• Tâches
1. Selon l'article sur Aurélien Sauvageot, en quelle année ses Souvenirs ont-ils paru pour la première fois ?
2. Dressez la liste complète des langues que Sauvageot « maîtrisait », d'après l'article sur Aurélien Sauvageot.
3. Pour chacune des affirmations suivantes, dites si elle concorde avec l'article sur Aurélien Sauvageot : (a) Sauvageot est né à Constantinople ; (b) il a quitté Paris à l'automne 1923 ; (c) au Collège Eötvös, il était chargé d'enseigner la langue allemande.

• Extrait de page
════

Aurélien Sauvageot, ou la magyarophilie d’un esprit français

 

Par Yann P. Caspar.

Tous les voeux sont pieux, sauf peut-être ceux disposant d’un caractère impérieux. Il faut, en ce début d’année, souhaiter que tous les lecteurs du Visegrád Post aient l’occasion d’enrichir leur compréhension de la Hongrie historique et contemporaine en se frottant aux Souvenirs de ma vie hongroise d’Aurélien Sauvageot1.

« A la sortie de l’Ecole, on vous enverra en Hongrie, à Budapest, où il existe une Ecole Normale supérieure du genre de la nôtre. Là, vous vous mettrez au hongrois. Vous rédigerez vos thèses. Une fois docteur, vous reviendrez à Paris où, auparavant, une chaire spéciale de langues finno-ougriennes aura été créée. Vous l’occuperez. » Voilà les mots qu’utilisa le maître de la linguistique française, Antoine Meillet, à destination du jeune Sauvageot, qui quittera Paris à l’automne 1923 pour rejoindre le Collège Eötvös de Budapest où, tout en étant chargé de l’enseignement de la langue et de la littérature françaises, il travaillera, près de dix ans, sans relâche à la réalisation de sa mission, déployant une aisance certaine dans les relations sociales et une curiosité débordante.

Ses Souvenirs, parus pour la première fois en 1988, constituent un témoignage de premier plan de la vie littéraire et politique de la Hongrie post-Trianon. Éminent produit de l’élite intellectuelle et républicaine française, mais aussi descendant d’une lignée de diplômés des Beaux-Arts, Aurélien Sauvageot y dresse un tableau fin et précis, physique et intellectuel, des principaux protagonistes du régime Horthy.

Engagé à la SFIO et franc-maçon — ce qui lui vaudra plus tard les foudres de Vichy —, le jeune normalien s’aperçoit rapidement que la Hongrie ne peut pleinement être comprise par les seuls outils fournis par une formation intellectuelle française ; toutefois, la sienne étant doublée d’un goût pour l’altérité peu commun dans l’Hexagone — Sauvageot est né à Constantinople et maîtrisait les langues allemande, turc, russe et scandinaves —, il sait se défaire de ses habits français, comprenant que ces derniers sont un poids considérable dans sa quête de la particularité magyare. Car, si sa mission est avant tout linguistique, il semble préférer le terrain glissant de la psychologie nationale, voyant dans cette langue qui échappe à la famille indo-européenne un élément déterminant du caractère hongrois.

════

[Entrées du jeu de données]
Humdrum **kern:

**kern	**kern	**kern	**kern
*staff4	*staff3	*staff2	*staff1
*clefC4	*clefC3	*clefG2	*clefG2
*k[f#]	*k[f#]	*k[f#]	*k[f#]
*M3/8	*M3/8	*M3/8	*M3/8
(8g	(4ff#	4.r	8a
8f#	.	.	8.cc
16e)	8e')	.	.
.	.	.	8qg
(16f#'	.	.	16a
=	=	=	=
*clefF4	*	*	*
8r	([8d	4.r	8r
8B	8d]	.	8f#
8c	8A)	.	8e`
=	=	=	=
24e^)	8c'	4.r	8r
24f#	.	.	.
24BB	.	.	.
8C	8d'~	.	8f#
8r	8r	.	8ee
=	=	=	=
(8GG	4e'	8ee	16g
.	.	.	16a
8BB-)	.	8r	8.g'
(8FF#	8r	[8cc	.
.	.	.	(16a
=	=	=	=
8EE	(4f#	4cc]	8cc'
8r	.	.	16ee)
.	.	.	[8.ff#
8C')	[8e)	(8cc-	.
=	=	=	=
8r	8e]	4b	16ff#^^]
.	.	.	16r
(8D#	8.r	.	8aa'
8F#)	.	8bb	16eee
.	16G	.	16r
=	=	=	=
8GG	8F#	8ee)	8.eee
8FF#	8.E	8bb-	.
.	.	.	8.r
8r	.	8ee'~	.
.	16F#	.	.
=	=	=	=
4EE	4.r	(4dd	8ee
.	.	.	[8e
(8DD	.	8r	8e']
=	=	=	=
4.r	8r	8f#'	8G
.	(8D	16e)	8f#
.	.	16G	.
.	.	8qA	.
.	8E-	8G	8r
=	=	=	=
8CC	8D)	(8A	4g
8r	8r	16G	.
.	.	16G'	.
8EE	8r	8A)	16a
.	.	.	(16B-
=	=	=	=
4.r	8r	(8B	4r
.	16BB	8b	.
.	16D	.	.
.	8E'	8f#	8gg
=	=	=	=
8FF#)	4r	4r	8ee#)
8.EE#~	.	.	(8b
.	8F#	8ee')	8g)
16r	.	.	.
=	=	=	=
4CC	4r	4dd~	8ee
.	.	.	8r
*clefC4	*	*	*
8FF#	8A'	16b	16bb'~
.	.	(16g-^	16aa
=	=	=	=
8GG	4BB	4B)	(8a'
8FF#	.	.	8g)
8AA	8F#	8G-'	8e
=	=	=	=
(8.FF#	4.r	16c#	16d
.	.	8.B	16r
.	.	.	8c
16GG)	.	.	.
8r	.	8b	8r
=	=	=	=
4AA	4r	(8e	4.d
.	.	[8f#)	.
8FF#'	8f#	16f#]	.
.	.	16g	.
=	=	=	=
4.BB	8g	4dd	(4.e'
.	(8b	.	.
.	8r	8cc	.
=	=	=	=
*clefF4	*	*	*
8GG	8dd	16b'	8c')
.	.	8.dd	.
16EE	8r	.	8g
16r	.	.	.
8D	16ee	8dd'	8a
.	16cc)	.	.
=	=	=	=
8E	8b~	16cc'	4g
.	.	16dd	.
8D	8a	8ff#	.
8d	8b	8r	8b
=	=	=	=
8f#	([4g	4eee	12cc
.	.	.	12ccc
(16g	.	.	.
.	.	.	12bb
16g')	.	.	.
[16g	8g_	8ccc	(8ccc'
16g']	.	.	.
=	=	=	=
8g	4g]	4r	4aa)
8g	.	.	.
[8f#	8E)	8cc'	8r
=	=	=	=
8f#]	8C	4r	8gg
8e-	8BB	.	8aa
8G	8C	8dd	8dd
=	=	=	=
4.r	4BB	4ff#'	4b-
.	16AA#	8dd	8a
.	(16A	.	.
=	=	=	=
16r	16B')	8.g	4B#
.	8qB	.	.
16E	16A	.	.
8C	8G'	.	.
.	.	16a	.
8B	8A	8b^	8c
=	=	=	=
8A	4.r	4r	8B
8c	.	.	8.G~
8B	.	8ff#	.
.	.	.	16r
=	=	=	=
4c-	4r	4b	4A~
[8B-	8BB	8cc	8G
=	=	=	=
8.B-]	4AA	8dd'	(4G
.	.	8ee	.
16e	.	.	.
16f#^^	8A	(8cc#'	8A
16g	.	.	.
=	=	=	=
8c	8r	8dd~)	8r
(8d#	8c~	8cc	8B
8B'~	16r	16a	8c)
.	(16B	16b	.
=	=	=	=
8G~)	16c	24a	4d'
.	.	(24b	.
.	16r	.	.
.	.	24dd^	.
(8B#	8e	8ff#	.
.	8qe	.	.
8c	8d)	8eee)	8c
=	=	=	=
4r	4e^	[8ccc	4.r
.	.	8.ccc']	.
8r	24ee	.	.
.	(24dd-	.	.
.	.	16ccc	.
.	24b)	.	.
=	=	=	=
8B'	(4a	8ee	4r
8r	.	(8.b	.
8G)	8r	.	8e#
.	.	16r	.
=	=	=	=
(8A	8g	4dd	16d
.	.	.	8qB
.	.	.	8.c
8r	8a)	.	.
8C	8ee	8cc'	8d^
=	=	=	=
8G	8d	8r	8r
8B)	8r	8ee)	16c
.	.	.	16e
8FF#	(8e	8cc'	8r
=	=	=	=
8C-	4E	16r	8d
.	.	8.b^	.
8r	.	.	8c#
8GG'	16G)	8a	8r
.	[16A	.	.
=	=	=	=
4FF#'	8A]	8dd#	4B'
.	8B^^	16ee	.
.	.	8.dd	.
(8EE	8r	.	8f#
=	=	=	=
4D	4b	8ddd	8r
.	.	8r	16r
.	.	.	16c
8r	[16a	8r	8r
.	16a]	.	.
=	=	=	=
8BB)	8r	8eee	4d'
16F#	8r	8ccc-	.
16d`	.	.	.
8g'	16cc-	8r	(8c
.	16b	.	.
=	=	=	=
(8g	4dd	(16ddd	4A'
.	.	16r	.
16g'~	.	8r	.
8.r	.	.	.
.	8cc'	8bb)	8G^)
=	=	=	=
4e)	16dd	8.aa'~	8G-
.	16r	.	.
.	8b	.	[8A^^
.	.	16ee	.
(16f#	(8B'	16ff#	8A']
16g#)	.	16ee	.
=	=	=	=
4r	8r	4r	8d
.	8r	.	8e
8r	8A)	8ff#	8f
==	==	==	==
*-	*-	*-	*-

════

• Réponses par tâche
1. En 1988.

2. L'allemand, le turc, le russe et les langues scandinaves.

3.
(a) Oui : « Sauvageot est né à Constantinople ».
(b) Oui : « qui quittera Paris à l’automne 1923 ».
(c) Non : « chargé de l’enseignement de la langue et de la littérature françaises ».